State databases, date ranges, and keywords. If you use a flow diagram or a table for screening numbers, place it near your methods. Many fields expect a count of screened, included, and excluded items, with reasons.

Accurate Attribution

When a review shapes your map, credit it. When a specific result matters, show readers the trail to the item that produced that result. Keep both kinds of sources in view.

Style-By-Style Pointers

Each style handles review articles neatly. The patterns below keep you from overexplaining while keeping the path clear.

Style In-Text Pattern Reference List Pattern
APA (Author, Year) for the review; use “as cited in” only when the original cannot be obtained Author. (Year). Title of review. Journal, volume(issue), pages. DOI
MLA Author last name page, or author only for a paraphrase; mark “qtd. in” for indirect use Author. “Title of Review.” Journal, vol., no., year, pages. DOI/URL
Chicago Author Year, page (notes-bibliography uses footnotes) Author. “Title of Review.” Journal volume, no. (Year): pages. DOI

Practical Sentences You Can Reuse

To Acknowledge A Field Survey

“For background on recurring models and measures, see the broad survey by Author (Year).”

To Pair A Survey With Originals

“A recent survey maps three design families; the trials by Author1 (Year) and Author2 (Year) provide the core results behind that map.”

To Flag Indirect Use

“We cite Author (Year) as relayed in Review Author (Year) because the original is unavailable in English.”

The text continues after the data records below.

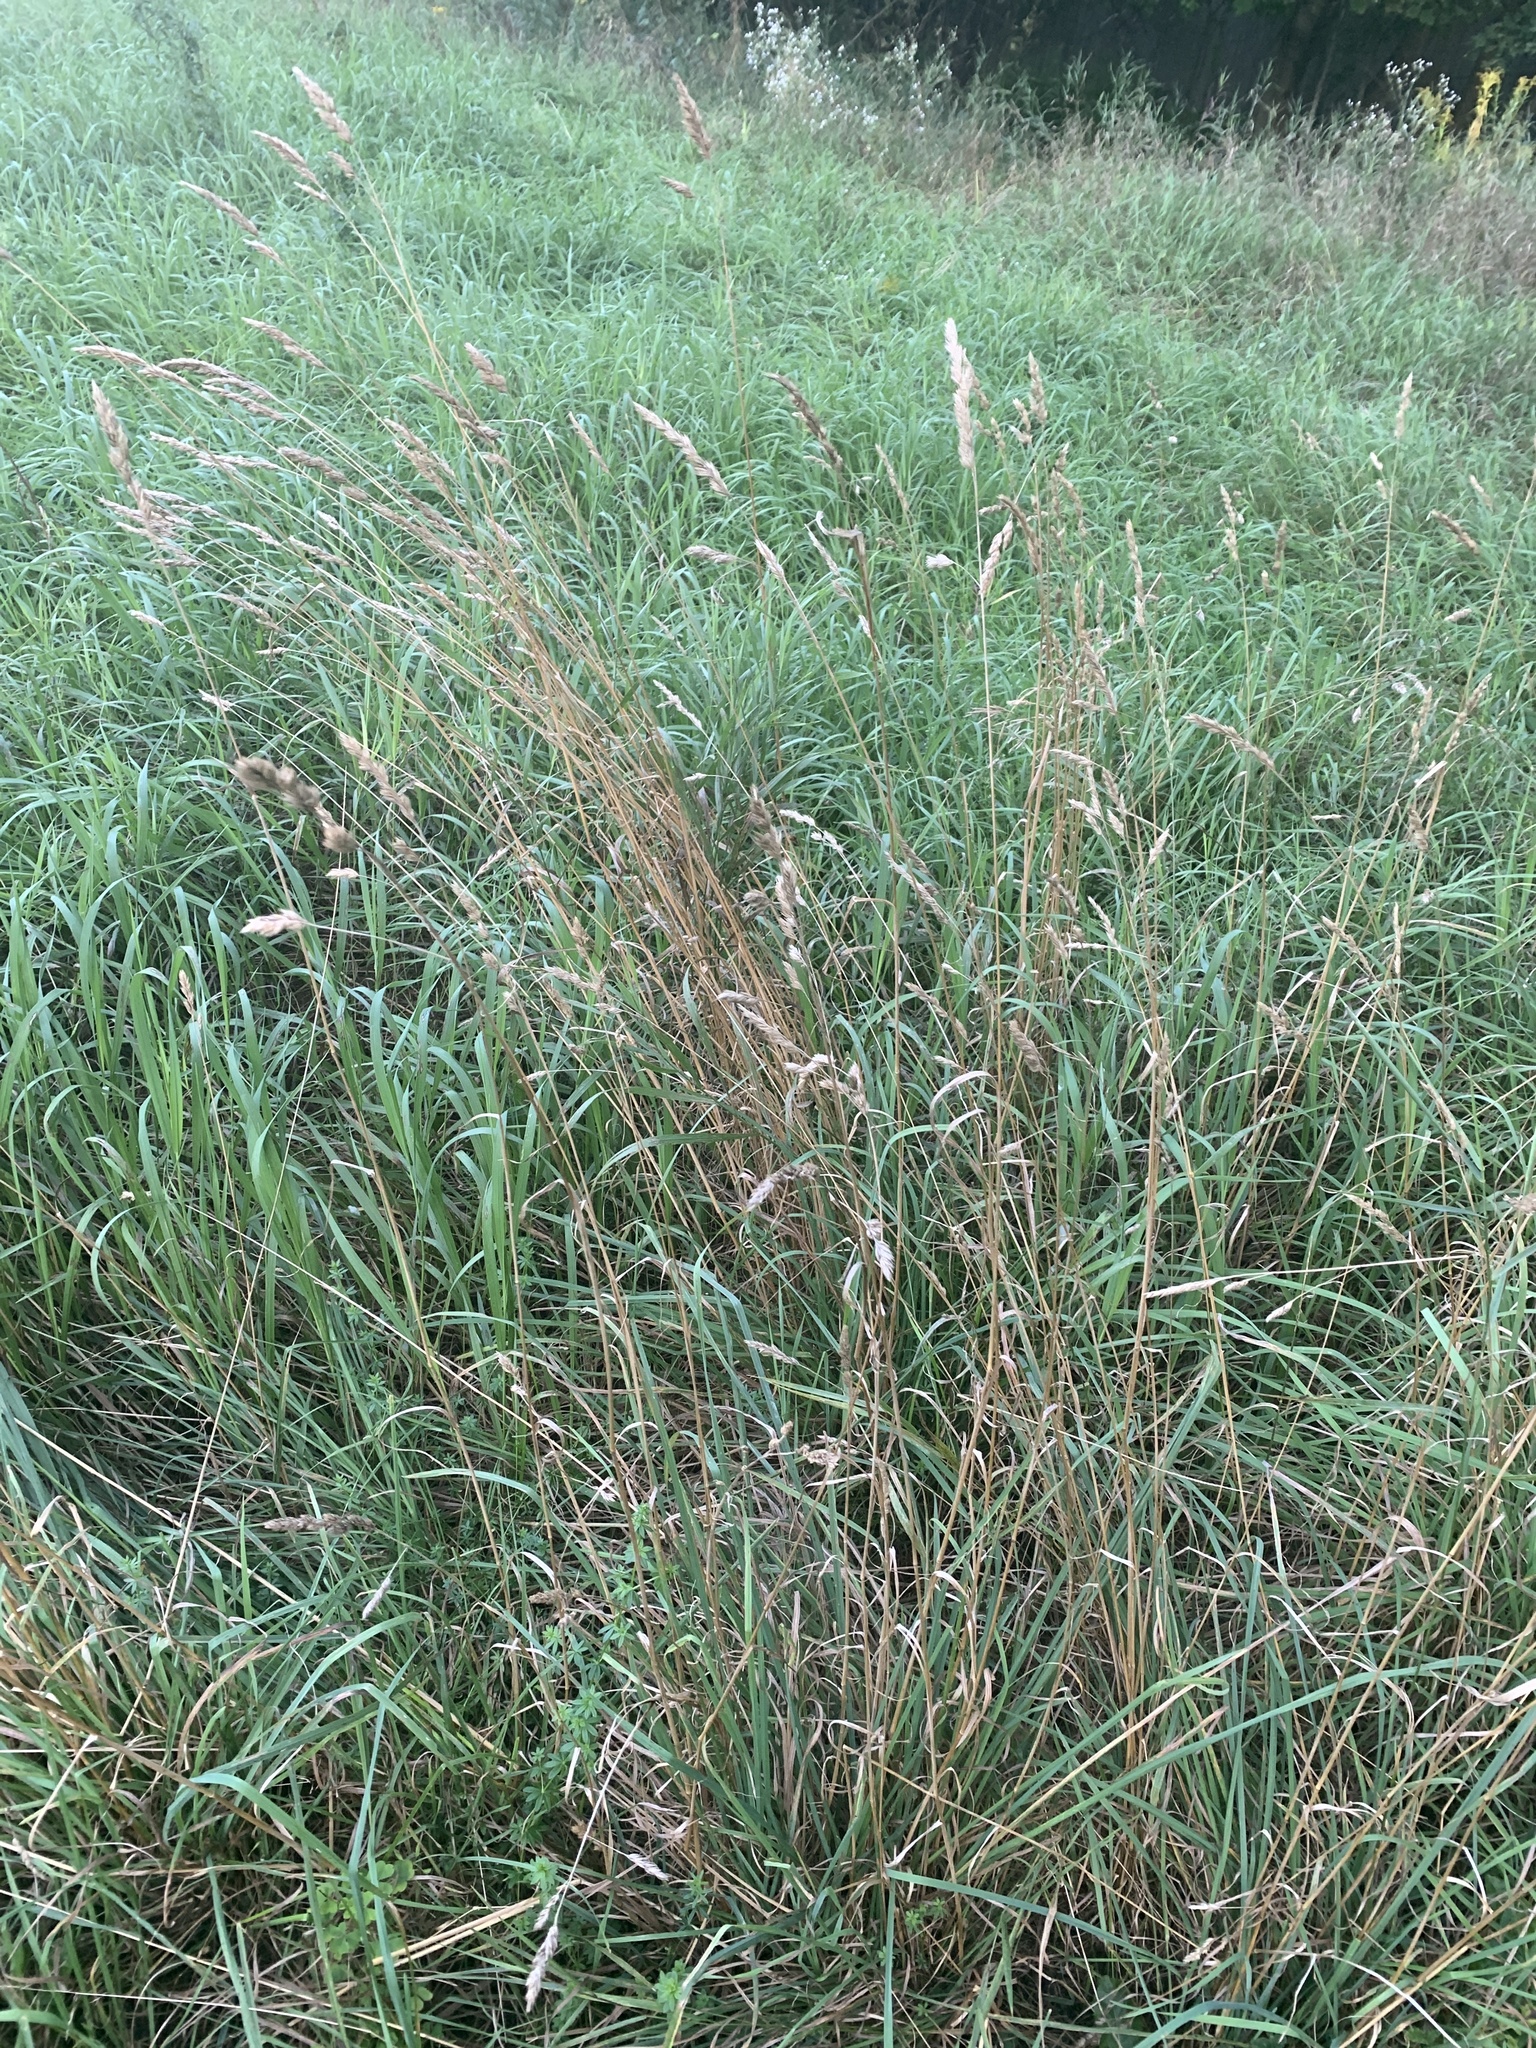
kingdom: Plantae
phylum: Tracheophyta
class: Liliopsida
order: Poales
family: Poaceae
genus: Dactylis
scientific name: Dactylis glomerata
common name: Orchardgrass
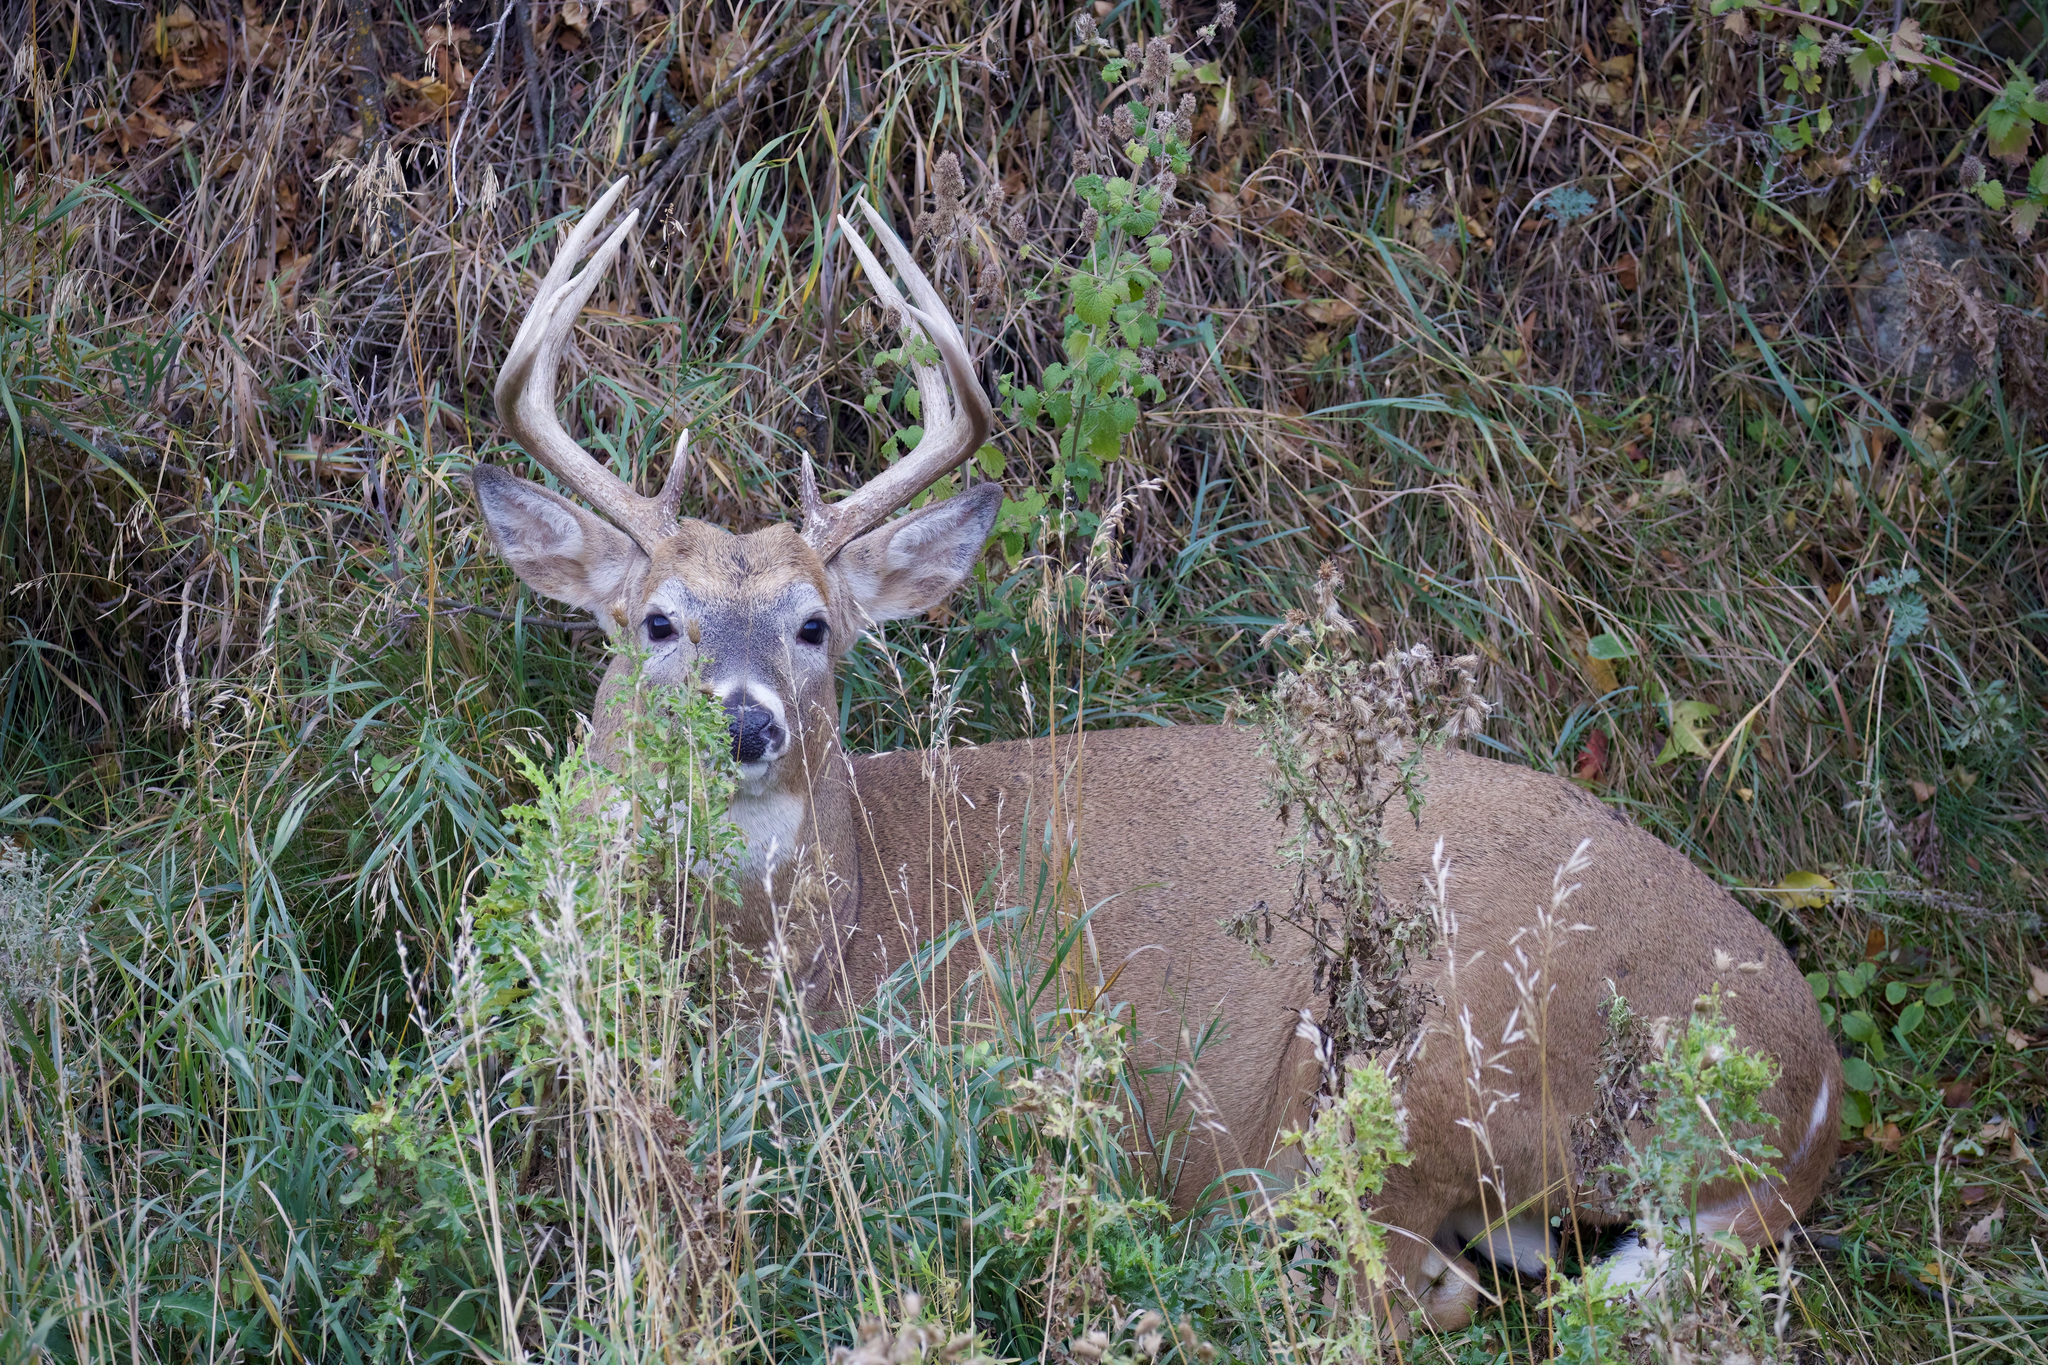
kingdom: Animalia
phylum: Chordata
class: Mammalia
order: Artiodactyla
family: Cervidae
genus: Odocoileus
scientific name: Odocoileus virginianus
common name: White-tailed deer
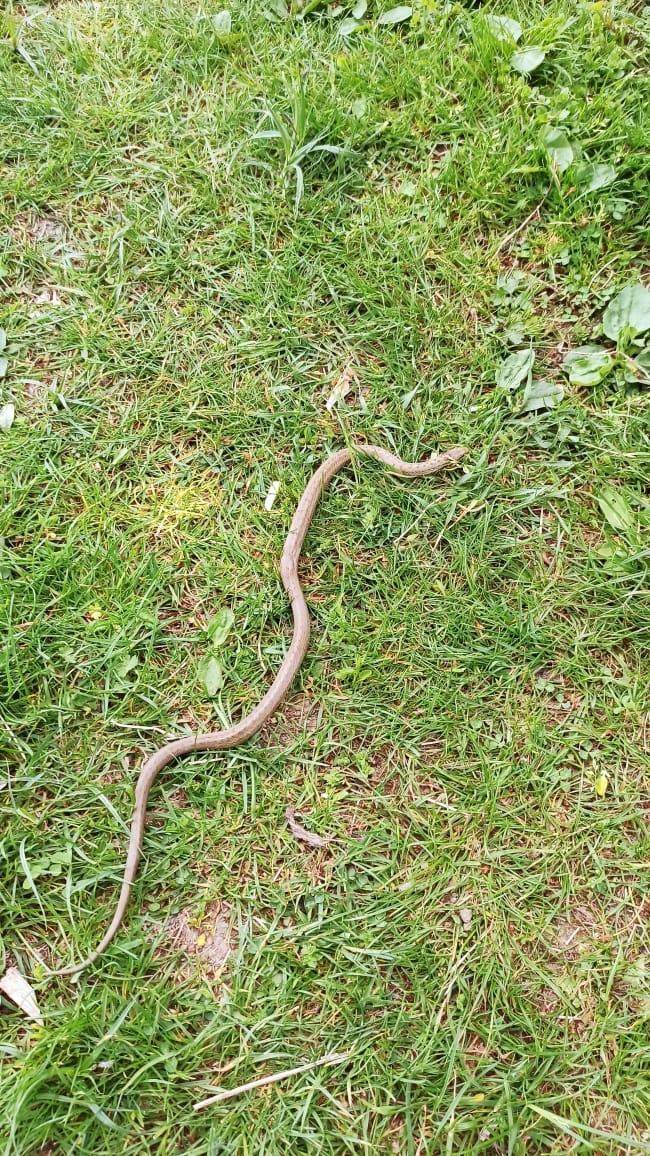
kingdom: Animalia
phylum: Chordata
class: Squamata
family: Colubridae
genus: Coronella
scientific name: Coronella austriaca
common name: Smooth snake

Checklist Before You Cite A Review Paper

Use this quick pass to keep your sourcing tight and reader-friendly.

Scope Match

Does the review’s question match your question closely enough to justify a pointer?

Date Window

Is the search window current for your field’s pace?

Evidence Trail

Have you opened the pivotal originals behind the claim you plan to cite?

Balance

Does your paragraph still blend surveys with enough primary items to support each claim?

Takeaways

You can cite a review piece to map a topic, credit a taxonomy, or summarize methods. When you assert results, point to the originals. Style guides back this balance, and reporting checklists reward it. Follow that pattern and your review reads clean, fair, and easy to trust.